What exactly is a zero hours contract?There is no legal definition of a zero-hours contract. In simple terms, the worker is retained under a contract where there is no guarantee of work each week. Crucially, if there is no work, then there is no pay and therefore no guaranteed income.
How bad is the problem?Despite the recent furore over their use in the press, businesses have actually been employing people on the contracts for decades. So, why are they so popular now?
The lengthy recession meant that employers could not afford to keep permanent staff and now they are understandably concerned about committing to full or even part-time contracts. Casual workers provide employers with greater flexibility and additional capacity to deal with changes in demand. The economy provides some explanation, but only part of it. In 2012, the CBI reported a correlation between the increased uptake of these contracts and the introduction of the Agency Worker Regulations 2010, which gave agency workers additional rights and made them a less attractive proposition.

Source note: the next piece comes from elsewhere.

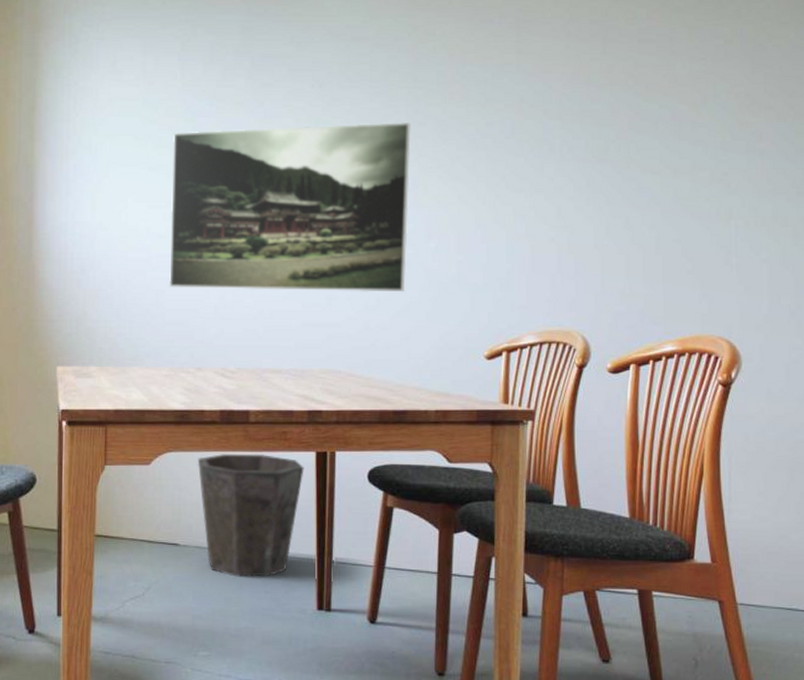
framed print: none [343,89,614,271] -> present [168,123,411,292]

How to reduce the risk of using zero-hours contractsWhilst the use of zero-hours contracts is lawful and is a good source of additional manpower, there are a number of potential pitfalls associated with their use.
Companies looking to reduce their risk of using the contracts, should consider the following options. To avoid employment rights:
- Use a carefully drafted contract, which reflects accurately the relationship between the company and the worker;
- Beware of getting into a pattern of regularly offering casual workers work;
- Do not require the worker to accept each and every assignment (i.e. ensure there is no mutuality of obligation which could give rise to an employment relationship); and
- Allow the worker to work elsewhere between assignments.
Consider whether there is any risk of claims if casual staff are not offered the same benefits as full-time staff;
How will you manage holidays? Casual workers have the right to 28 days paid holiday per annum pro-rata. This can be rolled up and paid at the end of an assignment, using the formula of 12.07 per cent of hours worked;
Make sure you are paying all workers the national minimum wage; and
Review the use of zero-hours contracts regularly – if regular hours are given to a worker, should their contract be updated so that regular hours are offered each week, with overtime to cover any increase in demand? Or would a fixed term contract take you through the busy period?